Data records:
☆ ☆ ☆

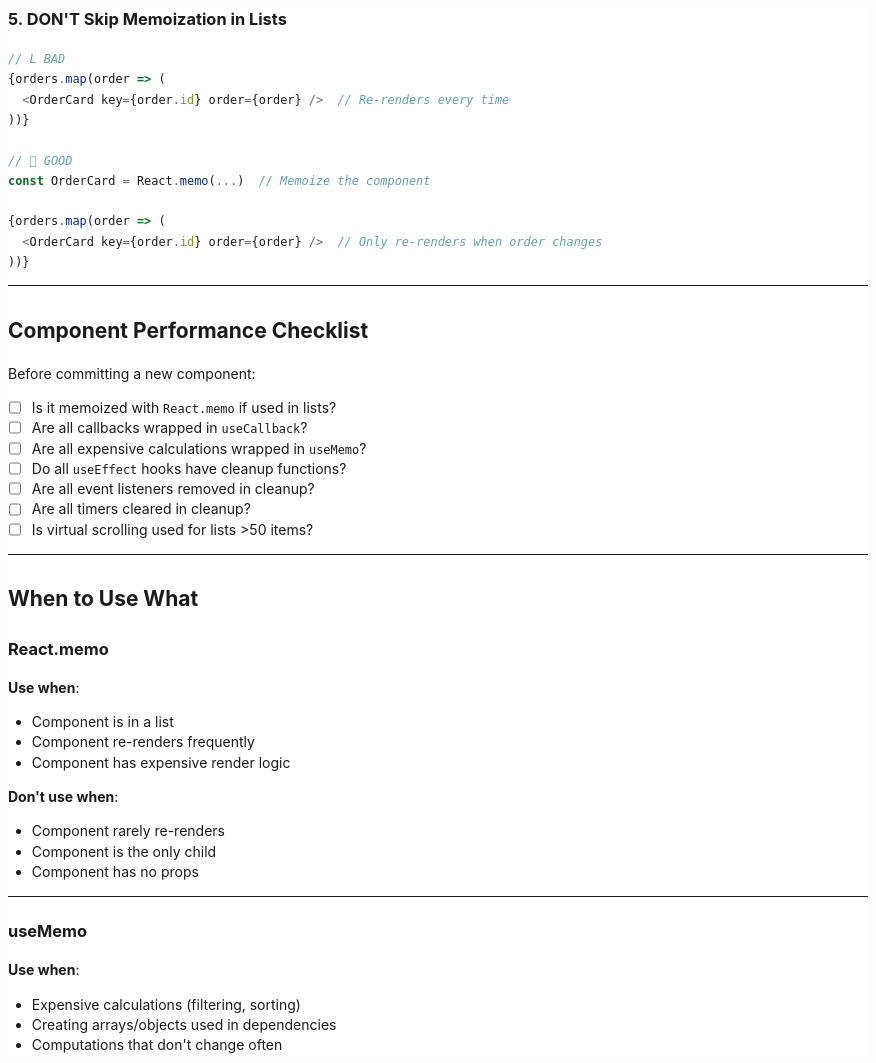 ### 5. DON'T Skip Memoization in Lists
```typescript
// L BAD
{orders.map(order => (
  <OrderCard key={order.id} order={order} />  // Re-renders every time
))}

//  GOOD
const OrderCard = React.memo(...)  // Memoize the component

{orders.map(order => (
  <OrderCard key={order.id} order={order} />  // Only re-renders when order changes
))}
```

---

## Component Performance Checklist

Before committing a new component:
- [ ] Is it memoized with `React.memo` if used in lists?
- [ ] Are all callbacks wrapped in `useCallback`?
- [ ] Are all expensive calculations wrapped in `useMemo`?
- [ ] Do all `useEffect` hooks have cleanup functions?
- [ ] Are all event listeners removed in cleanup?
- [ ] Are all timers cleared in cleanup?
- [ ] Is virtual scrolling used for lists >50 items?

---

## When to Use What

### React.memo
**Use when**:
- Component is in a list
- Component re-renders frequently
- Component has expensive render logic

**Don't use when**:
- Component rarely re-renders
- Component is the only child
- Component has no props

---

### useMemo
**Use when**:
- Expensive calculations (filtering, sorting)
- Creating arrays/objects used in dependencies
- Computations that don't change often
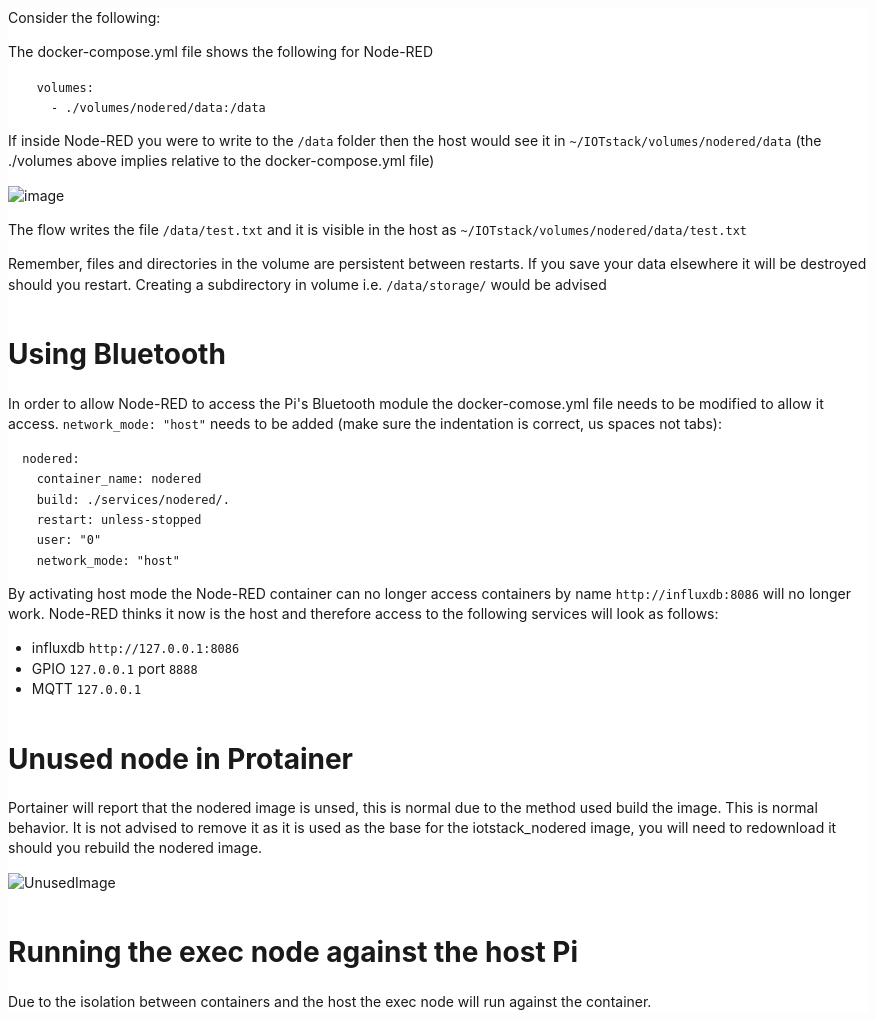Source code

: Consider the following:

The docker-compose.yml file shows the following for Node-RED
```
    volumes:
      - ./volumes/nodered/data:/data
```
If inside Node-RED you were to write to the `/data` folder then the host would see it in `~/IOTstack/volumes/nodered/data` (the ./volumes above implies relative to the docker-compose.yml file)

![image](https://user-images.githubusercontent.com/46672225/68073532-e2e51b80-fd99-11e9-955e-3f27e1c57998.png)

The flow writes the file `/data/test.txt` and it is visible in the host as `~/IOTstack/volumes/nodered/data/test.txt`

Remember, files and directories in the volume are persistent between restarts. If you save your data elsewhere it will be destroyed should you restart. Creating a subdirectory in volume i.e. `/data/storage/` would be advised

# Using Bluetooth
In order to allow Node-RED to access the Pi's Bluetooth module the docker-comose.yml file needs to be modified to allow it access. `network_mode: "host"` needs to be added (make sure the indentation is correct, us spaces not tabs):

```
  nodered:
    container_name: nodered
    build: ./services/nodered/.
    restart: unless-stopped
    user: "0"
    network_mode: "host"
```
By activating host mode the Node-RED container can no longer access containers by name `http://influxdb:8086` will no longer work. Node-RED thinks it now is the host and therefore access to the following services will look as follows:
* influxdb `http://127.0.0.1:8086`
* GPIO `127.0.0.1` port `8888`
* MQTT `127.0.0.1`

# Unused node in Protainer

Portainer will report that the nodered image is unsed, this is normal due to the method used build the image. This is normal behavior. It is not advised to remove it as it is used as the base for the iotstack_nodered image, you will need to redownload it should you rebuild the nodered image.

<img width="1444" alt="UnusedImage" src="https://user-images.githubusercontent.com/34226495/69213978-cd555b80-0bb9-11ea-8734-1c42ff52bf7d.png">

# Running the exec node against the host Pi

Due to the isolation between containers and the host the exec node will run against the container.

☆ ☆ ☆

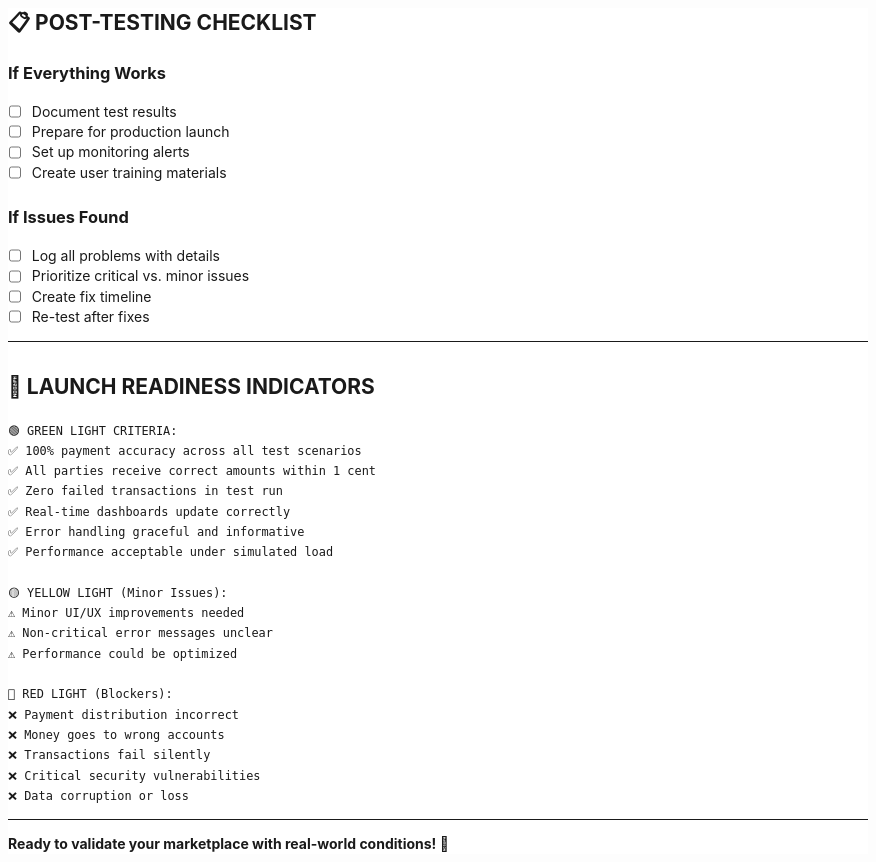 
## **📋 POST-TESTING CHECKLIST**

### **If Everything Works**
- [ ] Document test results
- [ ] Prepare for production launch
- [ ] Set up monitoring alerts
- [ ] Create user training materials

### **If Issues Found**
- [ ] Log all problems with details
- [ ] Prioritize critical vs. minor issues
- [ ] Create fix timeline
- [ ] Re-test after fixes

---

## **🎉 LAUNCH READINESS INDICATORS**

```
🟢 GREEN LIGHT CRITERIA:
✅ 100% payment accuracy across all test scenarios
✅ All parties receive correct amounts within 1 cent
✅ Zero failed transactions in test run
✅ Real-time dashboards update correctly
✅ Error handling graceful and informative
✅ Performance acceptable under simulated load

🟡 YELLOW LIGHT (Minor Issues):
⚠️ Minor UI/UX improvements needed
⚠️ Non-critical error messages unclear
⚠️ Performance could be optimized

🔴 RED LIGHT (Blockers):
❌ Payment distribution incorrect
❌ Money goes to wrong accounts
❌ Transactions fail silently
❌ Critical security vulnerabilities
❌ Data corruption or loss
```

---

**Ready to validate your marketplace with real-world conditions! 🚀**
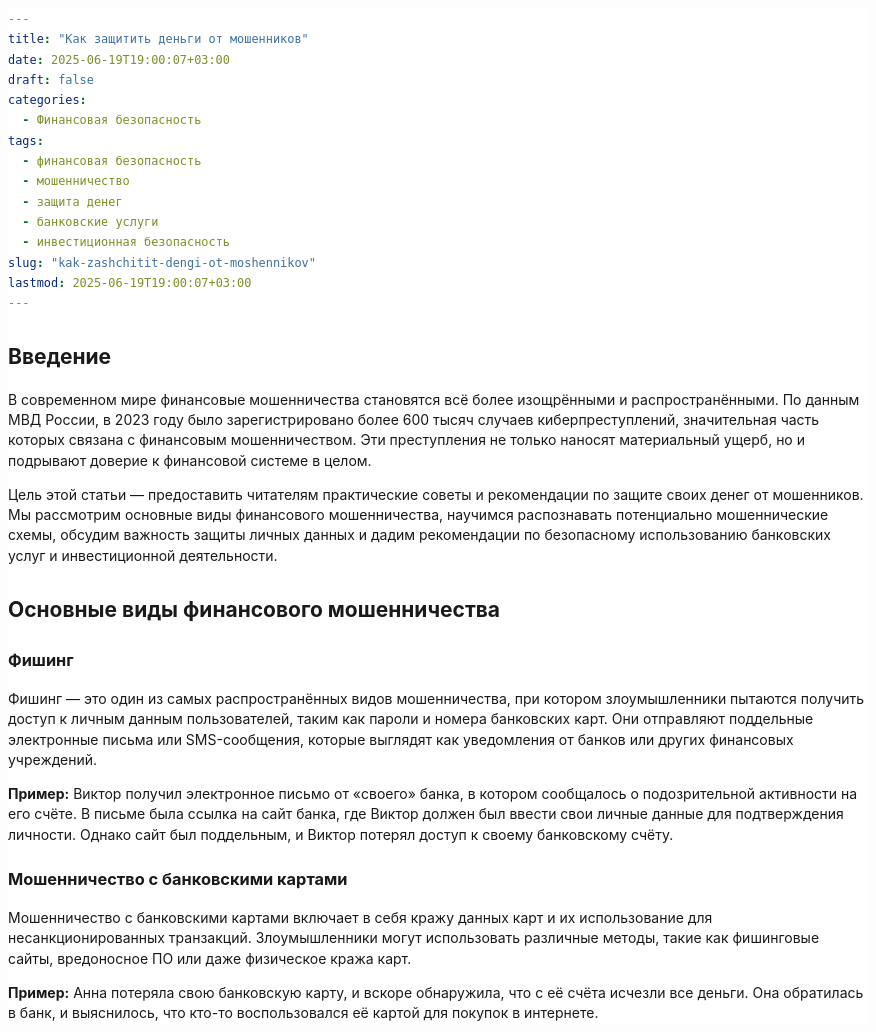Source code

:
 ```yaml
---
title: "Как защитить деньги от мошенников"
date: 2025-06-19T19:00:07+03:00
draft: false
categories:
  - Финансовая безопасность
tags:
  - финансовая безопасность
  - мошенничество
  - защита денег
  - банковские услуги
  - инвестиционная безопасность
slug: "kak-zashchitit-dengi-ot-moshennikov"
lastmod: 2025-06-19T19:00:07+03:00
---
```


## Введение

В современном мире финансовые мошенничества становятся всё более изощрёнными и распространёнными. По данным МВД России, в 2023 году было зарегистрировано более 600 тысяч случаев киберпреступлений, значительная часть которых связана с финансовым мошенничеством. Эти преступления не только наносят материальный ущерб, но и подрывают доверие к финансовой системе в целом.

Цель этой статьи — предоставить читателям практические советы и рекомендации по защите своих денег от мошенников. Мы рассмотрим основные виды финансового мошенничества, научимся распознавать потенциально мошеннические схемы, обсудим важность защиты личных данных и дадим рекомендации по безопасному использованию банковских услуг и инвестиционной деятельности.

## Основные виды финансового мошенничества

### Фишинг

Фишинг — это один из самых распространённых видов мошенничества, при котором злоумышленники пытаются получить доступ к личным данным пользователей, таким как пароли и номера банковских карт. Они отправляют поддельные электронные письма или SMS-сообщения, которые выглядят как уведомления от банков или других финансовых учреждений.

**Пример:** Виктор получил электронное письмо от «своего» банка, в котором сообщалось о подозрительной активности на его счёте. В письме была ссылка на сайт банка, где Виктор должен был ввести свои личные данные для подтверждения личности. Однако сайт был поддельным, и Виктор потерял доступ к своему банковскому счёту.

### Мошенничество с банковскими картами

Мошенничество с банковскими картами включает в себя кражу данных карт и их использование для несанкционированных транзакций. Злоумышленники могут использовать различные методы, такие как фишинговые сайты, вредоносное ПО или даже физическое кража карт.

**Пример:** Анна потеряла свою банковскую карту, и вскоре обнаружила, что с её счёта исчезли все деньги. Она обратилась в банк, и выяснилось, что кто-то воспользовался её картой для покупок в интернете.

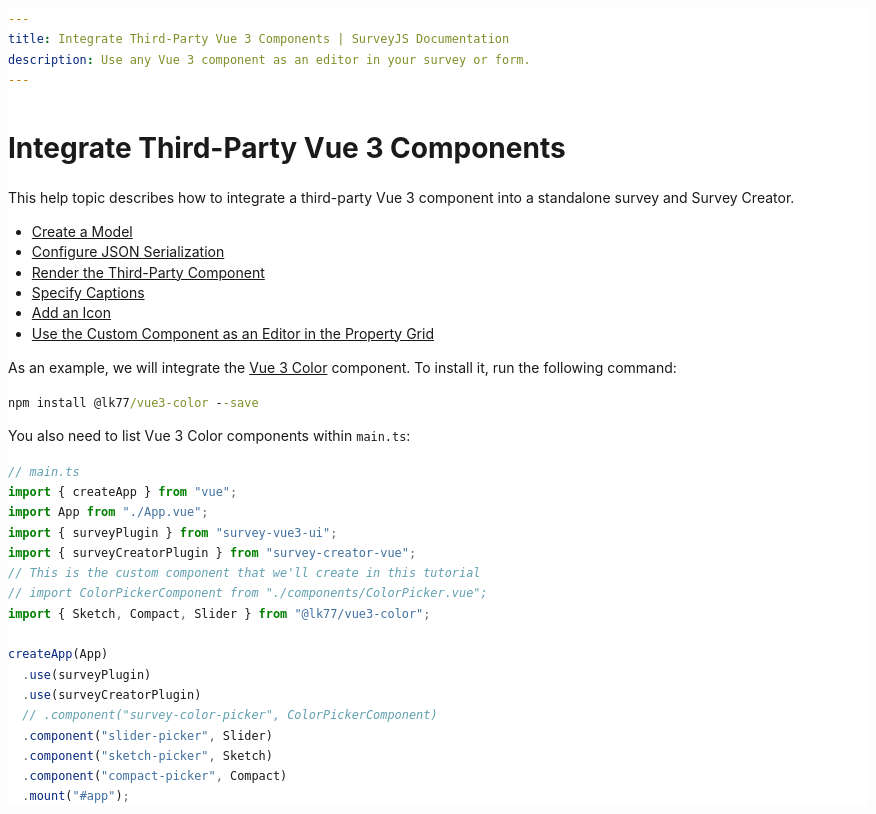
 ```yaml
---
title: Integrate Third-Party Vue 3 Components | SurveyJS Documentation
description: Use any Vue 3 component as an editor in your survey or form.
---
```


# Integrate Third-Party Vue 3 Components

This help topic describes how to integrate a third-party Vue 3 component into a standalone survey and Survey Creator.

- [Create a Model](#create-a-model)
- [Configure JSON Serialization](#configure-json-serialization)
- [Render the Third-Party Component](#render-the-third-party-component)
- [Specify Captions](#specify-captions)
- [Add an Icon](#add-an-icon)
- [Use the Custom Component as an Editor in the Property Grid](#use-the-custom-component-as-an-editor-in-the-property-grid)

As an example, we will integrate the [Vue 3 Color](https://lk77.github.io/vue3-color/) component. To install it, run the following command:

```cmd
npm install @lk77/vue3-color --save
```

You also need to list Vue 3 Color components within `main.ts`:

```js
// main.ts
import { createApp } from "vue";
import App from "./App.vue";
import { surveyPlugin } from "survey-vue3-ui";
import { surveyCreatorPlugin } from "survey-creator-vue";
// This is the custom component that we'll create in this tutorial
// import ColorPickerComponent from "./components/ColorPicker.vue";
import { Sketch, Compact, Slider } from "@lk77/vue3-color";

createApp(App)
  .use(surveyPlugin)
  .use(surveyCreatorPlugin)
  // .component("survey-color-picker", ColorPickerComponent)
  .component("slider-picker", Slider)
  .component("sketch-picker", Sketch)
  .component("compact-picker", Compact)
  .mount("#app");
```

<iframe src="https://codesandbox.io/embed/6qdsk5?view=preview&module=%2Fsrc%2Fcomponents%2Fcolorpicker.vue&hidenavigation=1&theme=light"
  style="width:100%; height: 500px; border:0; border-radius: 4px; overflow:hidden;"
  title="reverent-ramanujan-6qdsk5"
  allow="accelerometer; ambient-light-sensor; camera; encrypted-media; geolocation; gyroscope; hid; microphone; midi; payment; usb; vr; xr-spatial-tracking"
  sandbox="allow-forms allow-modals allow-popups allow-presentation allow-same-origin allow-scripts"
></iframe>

☆ ☆ ☆

EXERCISE REQUIREMENTS:
Restate word for word the lines of the data above that begin at the line with "покупок в интернете." and end at the line with "- [Add an Icon](#add-an-icon)", keeping both ends and dropping every picture.

RESULT FOR THIS EXERCISE:
**Пример:** Анна потеряла свою банковскую карту, и вскоре обнаружила, что с её счёта исчезли все деньги. Она обратилась в банк, и выяснилось, что кто-то воспользовался её картой для покупок в интернете.

 ```yaml
---
title: Integrate Third-Party Vue 3 Components | SurveyJS Documentation
description: Use any Vue 3 component as an editor in your survey or form.
---
```


# Integrate Third-Party Vue 3 Components

This help topic describes how to integrate a third-party Vue 3 component into a standalone survey and Survey Creator.

- [Create a Model](#create-a-model)
- [Configure JSON Serialization](#configure-json-serialization)
- [Render the Third-Party Component](#render-the-third-party-component)
- [Specify Captions](#specify-captions)
- [Add an Icon](#add-an-icon)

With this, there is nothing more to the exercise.